Er = permittivité relative de l'eau = 56 (voir ligne ci-dessous)

K = 34 - 78 ( eau distillée) moyenne 56

S = 0.078 x 0.195 = 0.01521 m²

e = 0.0015 m

N = 7

Capacité calculée = ((8.85 10ex-12 x 56 x 0.01521 x 6)/0.0015 =

 0.000 000 030 F ou 30 nF

Détermination de la bobine pour rentrer en résonance:

Exemple à 42.8 kHz:

L = (1/(42 800 x 2 x 3.14))²/0. 000 000 030 = 0. 000 461 H

461 uH

Rappels:

 La réactance est l'opposition au passage du courant alternatif de l'inductance ou de la capacitance d'un composant ou d'un circuit.

La résistance est l'opposition au passage du courant continu d'un composant ou d'un circuit.

L'inductance est l'opposition au passage du courant alternatif d'un composant inductif (bobine).

La capacitance est l'opposition au passage du courant alternatif d'un composant capacitif (condensateur)

En résonance (42 800 Hz dans ce cas) la capacitance = l'inductance

Pour une fréquence plus faible, la capacitance est supérieure à l'inductance.

Pour une fréquence plus élevée, la capacitance est inférieure à l'inductance.
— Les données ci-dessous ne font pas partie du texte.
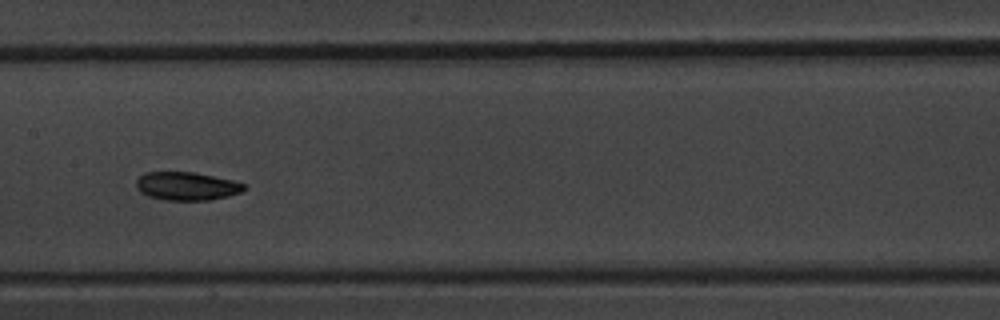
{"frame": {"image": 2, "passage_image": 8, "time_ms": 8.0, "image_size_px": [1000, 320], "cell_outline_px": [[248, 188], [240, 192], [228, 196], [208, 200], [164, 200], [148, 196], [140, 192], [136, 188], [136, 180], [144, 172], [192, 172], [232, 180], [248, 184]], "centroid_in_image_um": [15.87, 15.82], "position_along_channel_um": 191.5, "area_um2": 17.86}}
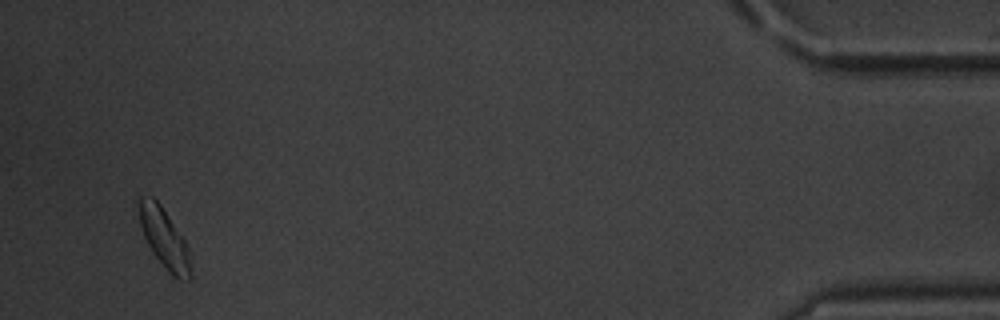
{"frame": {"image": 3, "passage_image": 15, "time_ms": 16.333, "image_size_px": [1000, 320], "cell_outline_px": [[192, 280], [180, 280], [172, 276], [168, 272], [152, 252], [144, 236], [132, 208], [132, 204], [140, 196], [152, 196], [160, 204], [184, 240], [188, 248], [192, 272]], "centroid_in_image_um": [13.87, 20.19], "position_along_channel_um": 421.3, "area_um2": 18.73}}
Détermination d'une bobine à fabriquer sois même:

Exemple 1:

         

Réalisons une bobine simple couche avec du fil verni de 1 mm de diamètre enroulé sur un tube plastique de 20 mm de diamètre (diamètre moyen de la bobine = 21 mm).

L = 461 uH

Rmoy = A = (21 / 2)/25.4 = 0.413 pouces

B = 40 / 25.4 = 1.575 pouces

N = racine carrée de (461 (9 x 0.413 + 10 x 1.575)) / 0.413 = 147 spires

Exemple 2:

Bobines doubles pour mettre avant et après le condensateur à eau:

L'idée de mettre une bobine avant et après la cellule à son importance; la première bobine génèrera sans doute une surtension positive tandis que l'autre le contraire.

bobine double (2x2couches), inductance mutuelle et noyau en ferrite.

Deux bobines montées ensembles sur le même noyau s'influencent l'une l'autre, c'est l'inductance mutuelle. Cette technique permet dans le cas qui nous intéresse de réduire la taille des bobines pour obtenir le même résultat qu'avec deux bobines séparées mais plus grosse. Le sens du courant dans les deux bobines doit être tel que les deux bobines produisent un champ magnétique au sein du noyau dans le même sens. Si ce n'est pas le cas, l'effet sera l'inverse que celui désiré. Comme les bobines sont de taille réduite, leur résistance est plus faible. Un des facteurs important pour une élévation importante de la tension en résonance est justement  est la résistance du circuit.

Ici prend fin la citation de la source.